▸ **Exercise aim**
Find every line of the listing below where "right" appears, and copy it.

==============================

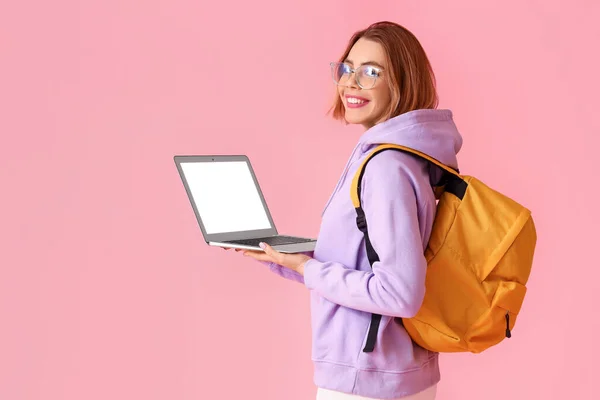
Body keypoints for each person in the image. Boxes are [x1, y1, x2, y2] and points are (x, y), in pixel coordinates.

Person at [238, 21, 463, 400]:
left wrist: (309, 270)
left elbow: (399, 294)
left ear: (402, 83)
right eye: (347, 68)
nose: (351, 82)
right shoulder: (396, 158)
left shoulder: (387, 167)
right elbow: (369, 261)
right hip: (385, 373)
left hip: (368, 381)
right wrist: (287, 259)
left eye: (371, 72)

==============================

▸ **Solution to the exercise**
right eye: (347, 68)
right shoulder: (396, 158)
right elbow: (369, 261)
right hip: (385, 373)
right wrist: (287, 259)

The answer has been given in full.